=== Section Start ===

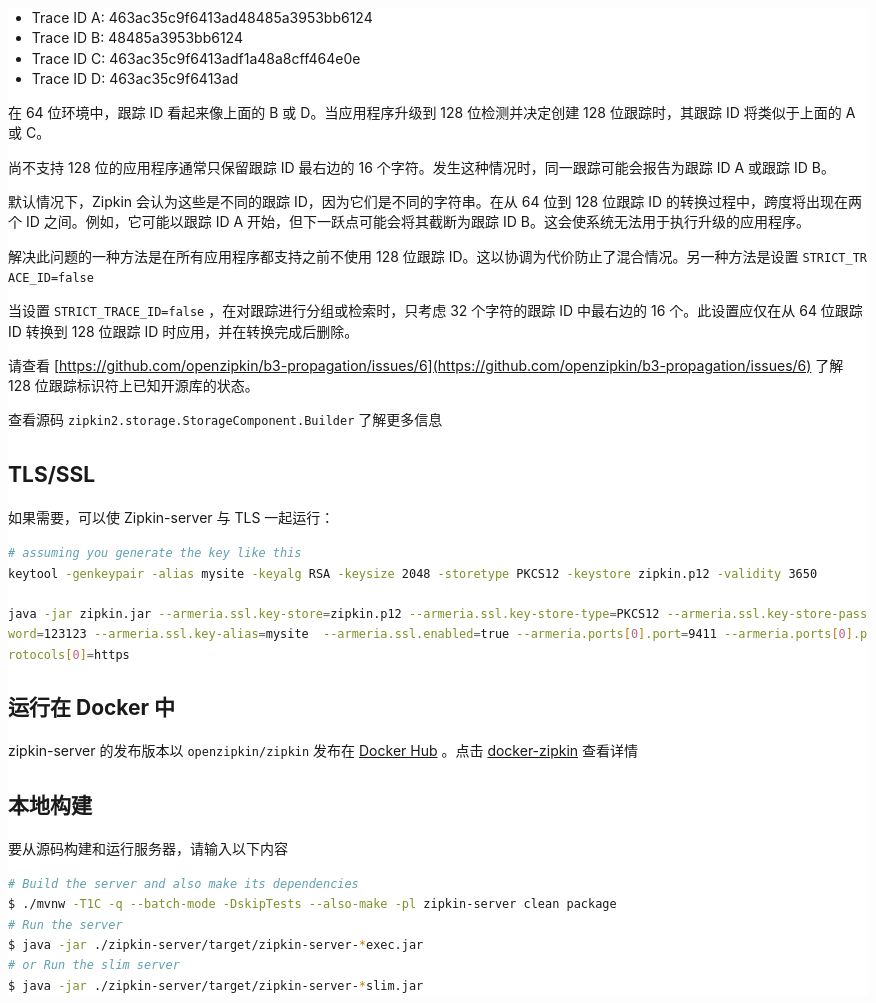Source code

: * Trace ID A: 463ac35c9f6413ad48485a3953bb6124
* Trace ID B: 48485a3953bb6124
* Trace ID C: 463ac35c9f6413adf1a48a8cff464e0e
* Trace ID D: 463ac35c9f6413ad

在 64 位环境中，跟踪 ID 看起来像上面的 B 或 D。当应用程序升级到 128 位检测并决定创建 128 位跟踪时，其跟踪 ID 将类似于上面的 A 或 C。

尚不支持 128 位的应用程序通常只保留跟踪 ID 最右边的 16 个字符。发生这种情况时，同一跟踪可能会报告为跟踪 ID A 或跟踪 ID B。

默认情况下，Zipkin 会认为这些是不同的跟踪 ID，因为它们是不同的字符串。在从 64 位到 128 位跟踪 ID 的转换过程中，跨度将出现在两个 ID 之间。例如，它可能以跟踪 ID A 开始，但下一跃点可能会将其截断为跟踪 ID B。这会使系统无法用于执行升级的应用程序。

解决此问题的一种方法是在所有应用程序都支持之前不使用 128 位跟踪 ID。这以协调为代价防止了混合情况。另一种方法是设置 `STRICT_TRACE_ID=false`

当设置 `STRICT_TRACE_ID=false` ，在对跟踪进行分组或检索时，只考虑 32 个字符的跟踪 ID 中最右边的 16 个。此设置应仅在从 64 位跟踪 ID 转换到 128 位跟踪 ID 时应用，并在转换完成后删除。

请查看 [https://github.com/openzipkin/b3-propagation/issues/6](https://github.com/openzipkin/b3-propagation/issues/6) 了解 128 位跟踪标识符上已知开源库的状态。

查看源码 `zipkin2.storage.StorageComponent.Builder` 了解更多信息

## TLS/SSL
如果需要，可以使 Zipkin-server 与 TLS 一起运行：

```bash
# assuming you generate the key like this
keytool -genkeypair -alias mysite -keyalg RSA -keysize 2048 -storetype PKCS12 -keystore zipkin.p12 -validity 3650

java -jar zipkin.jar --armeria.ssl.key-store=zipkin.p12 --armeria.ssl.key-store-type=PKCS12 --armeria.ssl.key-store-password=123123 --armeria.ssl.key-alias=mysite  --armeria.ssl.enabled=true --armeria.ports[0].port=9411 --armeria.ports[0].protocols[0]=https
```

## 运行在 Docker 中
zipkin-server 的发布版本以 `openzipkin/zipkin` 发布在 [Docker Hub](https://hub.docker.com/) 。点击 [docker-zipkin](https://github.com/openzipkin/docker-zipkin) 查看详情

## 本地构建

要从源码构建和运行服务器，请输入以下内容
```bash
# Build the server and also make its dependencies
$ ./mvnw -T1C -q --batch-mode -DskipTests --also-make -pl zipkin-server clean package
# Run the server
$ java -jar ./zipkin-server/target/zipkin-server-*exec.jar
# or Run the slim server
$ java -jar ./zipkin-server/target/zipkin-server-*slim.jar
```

=== Section End ===
=== Section Start ===

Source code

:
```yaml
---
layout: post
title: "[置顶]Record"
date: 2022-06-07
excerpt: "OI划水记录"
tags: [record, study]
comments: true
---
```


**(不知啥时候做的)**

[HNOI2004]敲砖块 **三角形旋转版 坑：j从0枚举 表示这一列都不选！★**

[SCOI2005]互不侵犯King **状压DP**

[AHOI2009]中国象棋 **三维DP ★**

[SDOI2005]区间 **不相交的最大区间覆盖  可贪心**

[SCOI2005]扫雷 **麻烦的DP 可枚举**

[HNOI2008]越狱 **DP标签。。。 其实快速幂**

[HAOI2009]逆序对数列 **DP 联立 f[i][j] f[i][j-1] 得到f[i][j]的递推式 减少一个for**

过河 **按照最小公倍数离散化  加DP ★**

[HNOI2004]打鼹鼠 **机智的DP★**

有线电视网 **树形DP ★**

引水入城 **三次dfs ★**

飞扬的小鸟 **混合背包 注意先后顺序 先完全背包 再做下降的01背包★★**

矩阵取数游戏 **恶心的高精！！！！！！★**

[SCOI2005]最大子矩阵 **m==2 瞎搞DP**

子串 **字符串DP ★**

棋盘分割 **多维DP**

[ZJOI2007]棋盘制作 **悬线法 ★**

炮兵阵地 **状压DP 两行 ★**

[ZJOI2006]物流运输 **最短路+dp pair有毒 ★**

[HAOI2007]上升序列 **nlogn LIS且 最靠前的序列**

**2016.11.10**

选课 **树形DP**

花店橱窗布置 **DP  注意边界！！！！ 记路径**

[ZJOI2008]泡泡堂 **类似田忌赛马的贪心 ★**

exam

=== Section End ===

Problem details -
Which lines above include the word "true"? Return each one.

Solution to this problem -
java -jar zipkin.jar --armeria.ssl.key-store=zipkin.p12 --armeria.ssl.key-store-type=PKCS12 --armeria.ssl.key-store-password=123123 --armeria.ssl.key-alias=mysite  --armeria.ssl.enabled=true --armeria.ports[0].port=9411 --armeria.ports[0].protocols[0]=https
comments: true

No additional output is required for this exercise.